Cool It Down
6.9
Cool It Down

Album de Yeah Yeah Yeahs (2022)

De retour sur scène depuis 2017, le groupe de Karen O a enfin décidé de réinvestir le studio. Avec Cool It Down, nouvelle livraison synthétique à plus d'un titre, le trio new-yorkais se refuse tout regard en arrière et roule sur la nostalgie comme un tank sans rétroviseurs.

Quand on aime, dit le proverbe, on ne compte pas. Sauf quand il s'agit de sorties musicales. Nul besoin de calculatrice pour constater que presque vingt ans ont passé depuis Fever To Tell, prometteuse petite météorite art-punk à facettes, riche du minerai étincelant dont on fait de belles carrières, et où les guitares stoogiennes se raidissaient sous une cravache new wave maniée avec charisme par Karen O. La brune à frange Ramonesque était rapidement devenue l’une des deux frontwomen rock essentielles de la décennie aux côtés d’Alison Mosshart. Or, si la chanteuse des Kills et du Dead Weather s’est montrée d’une grande parcimonie dans ses rares excursions en solo, Karen n’a jamais caché ses ambitions en la matière. Dès 2009, elle signait la BO du Max et les Maximonstres de Spike Jonze. Mais aussi pléthore de singles et collaborations en tout genre. Avec David Lynch, avec Adidas, avec Trent Reznor (dynamitant Immigrant Song pour David Fincher) et avec Kenzo (l’excellent Yo! My Saint, à la vidéo réalisée par Ana Lily Amirpour).

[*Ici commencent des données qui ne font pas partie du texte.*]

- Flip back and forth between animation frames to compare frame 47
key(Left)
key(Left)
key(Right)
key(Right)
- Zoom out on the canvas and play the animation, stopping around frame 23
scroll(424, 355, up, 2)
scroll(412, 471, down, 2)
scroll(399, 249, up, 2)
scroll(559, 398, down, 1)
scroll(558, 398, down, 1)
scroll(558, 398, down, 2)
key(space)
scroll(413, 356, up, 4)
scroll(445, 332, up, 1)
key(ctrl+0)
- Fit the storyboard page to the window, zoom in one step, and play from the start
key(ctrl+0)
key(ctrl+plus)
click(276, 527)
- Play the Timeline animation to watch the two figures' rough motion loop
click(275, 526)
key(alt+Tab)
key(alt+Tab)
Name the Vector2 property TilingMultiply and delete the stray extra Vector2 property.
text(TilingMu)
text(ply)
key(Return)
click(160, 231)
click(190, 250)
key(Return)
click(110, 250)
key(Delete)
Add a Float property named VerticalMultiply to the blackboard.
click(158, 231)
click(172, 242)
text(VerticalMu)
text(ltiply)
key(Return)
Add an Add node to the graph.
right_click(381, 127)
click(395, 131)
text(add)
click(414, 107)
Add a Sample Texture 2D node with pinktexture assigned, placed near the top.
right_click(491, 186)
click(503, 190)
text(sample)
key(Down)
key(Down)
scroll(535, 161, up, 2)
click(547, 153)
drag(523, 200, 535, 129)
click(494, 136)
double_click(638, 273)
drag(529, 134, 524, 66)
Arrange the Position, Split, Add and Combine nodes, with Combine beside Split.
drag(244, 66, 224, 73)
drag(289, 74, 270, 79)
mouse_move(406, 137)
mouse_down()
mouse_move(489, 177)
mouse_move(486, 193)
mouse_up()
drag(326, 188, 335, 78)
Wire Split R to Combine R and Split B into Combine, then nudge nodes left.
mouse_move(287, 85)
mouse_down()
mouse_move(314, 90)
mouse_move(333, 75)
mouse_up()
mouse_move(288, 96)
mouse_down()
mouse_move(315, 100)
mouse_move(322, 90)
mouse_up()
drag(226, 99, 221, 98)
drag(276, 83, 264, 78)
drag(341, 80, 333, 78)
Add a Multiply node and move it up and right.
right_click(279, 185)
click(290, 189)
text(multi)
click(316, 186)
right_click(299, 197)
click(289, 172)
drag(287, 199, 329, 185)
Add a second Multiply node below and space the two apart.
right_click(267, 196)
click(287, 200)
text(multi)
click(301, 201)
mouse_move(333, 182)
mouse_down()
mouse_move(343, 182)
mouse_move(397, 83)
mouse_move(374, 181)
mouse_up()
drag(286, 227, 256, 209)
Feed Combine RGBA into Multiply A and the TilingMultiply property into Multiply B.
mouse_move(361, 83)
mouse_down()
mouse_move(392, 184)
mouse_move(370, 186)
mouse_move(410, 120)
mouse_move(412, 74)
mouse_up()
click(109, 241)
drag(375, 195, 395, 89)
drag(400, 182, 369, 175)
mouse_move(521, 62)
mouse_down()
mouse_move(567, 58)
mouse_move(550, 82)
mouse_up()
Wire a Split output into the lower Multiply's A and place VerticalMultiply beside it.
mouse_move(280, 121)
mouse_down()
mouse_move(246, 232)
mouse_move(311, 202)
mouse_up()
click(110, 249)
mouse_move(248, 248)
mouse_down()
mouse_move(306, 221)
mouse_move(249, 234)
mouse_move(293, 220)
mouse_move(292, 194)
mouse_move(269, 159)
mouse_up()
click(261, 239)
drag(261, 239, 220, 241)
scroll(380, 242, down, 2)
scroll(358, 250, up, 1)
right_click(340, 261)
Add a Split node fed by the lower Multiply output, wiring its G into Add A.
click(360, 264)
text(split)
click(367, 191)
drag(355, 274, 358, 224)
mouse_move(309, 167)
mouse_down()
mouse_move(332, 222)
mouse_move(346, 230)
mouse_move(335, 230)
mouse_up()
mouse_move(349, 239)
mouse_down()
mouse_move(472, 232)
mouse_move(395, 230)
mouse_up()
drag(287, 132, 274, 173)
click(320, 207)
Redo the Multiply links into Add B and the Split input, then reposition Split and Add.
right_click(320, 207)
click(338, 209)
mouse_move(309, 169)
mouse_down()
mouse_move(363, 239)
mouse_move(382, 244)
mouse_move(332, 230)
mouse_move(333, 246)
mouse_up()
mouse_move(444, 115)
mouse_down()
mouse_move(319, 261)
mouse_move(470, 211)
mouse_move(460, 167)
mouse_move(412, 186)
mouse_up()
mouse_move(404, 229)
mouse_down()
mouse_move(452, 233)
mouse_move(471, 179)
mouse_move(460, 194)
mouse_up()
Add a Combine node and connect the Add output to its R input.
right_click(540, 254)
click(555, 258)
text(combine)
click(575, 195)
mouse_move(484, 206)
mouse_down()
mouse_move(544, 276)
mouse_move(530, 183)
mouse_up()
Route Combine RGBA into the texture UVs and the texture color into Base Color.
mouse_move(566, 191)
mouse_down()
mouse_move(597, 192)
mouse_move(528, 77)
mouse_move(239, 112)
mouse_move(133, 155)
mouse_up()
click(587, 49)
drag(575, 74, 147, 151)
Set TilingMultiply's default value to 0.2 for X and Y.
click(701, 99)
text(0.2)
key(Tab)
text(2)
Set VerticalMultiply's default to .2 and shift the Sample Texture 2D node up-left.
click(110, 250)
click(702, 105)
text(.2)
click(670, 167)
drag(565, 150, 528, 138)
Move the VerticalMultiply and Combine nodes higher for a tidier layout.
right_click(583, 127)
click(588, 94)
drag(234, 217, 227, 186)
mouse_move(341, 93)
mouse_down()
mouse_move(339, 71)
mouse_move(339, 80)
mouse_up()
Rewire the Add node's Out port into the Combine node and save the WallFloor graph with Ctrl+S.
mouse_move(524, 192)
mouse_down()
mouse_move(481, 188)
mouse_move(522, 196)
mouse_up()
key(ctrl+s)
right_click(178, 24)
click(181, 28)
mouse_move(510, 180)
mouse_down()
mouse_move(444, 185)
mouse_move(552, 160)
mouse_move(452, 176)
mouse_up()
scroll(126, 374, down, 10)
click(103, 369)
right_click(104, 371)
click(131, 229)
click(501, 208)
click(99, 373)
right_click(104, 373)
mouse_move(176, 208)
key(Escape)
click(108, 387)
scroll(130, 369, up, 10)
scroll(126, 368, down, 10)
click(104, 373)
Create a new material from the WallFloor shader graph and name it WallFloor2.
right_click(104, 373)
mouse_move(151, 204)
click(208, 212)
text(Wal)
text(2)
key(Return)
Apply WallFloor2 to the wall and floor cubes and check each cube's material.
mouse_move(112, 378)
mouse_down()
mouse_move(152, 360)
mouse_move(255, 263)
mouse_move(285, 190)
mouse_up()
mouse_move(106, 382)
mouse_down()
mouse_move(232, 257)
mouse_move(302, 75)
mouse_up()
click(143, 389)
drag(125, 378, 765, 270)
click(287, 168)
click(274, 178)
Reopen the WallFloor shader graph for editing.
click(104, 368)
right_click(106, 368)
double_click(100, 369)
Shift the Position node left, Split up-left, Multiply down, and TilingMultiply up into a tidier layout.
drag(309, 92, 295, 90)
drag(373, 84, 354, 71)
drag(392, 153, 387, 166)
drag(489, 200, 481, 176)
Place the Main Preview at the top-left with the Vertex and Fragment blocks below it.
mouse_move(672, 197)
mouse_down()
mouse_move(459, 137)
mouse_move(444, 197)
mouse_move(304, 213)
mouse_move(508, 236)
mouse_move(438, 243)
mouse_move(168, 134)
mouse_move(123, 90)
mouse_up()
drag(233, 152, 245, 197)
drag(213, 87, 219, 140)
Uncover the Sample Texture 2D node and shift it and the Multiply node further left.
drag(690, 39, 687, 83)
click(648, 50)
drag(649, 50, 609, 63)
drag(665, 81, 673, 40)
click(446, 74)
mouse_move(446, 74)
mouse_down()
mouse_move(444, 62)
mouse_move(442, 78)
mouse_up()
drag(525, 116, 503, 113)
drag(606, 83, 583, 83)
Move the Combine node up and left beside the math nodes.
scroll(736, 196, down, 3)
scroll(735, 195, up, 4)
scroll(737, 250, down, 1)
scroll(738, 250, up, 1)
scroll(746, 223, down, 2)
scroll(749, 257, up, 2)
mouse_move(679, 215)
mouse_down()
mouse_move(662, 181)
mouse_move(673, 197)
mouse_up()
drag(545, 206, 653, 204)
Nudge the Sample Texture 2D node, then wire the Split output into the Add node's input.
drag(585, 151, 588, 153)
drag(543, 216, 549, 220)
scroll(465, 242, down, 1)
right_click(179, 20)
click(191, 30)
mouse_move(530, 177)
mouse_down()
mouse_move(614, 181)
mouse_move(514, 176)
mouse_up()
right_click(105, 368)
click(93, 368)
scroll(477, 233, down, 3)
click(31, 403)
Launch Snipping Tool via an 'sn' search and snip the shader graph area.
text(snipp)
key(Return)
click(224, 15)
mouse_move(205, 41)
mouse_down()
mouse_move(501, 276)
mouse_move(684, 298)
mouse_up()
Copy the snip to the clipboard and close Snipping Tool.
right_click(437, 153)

Pourtant, tout ne fut pas immédiatement gagné pour les trois new-yorkais. Après l'enthousiasme suscité par le premier album, Karen, Brian Chase (batterie) et Nick Zinner (guitare, claviers) étaient attendus au tournant d’une route où se faisait sentir un fumet de goudron et de plumes. Le deuxième opus, Show Your Bones, semblait justement refuser de céder aux sirènes de la pop calibrée en suivant celles d’un rock qui ne l’était pas moins, étouffant momentanément l’élan d’un groupe qu’on devinait désireux d’aller de l’avant tout schuss. Ce fut finalement chose faite en 2009 avec It’s Blitz, célébré encore à ce jour comme un succès commercial et critique, où le trio irriguait son rock anguleux de disco pailleté et de pop synthétique. Porté par un tiercé gagnant de singles imparables (Head Will Roll, Skeletons et l’irrésistible Zero), l’album dansait avec une fluidité sensuelle sur un pic d’équilibre entre ancien et moderne, humain et robotique, rock et pop, disco et punk pour concrétiser tout le potentiel contenu dans ses prédécesseurs. L’effet de surprise moins prégnant de Mosquito en 2013 lui valut quelques détracteurs, sans empêcher les années de lui faire gagner en cachet. Il suffit de réécouter l’introduction de Sacrilege pour constater qu’aucun autre groupe n’a sonné ainsi depuis la mise en hiatus studio des New-Yorkais.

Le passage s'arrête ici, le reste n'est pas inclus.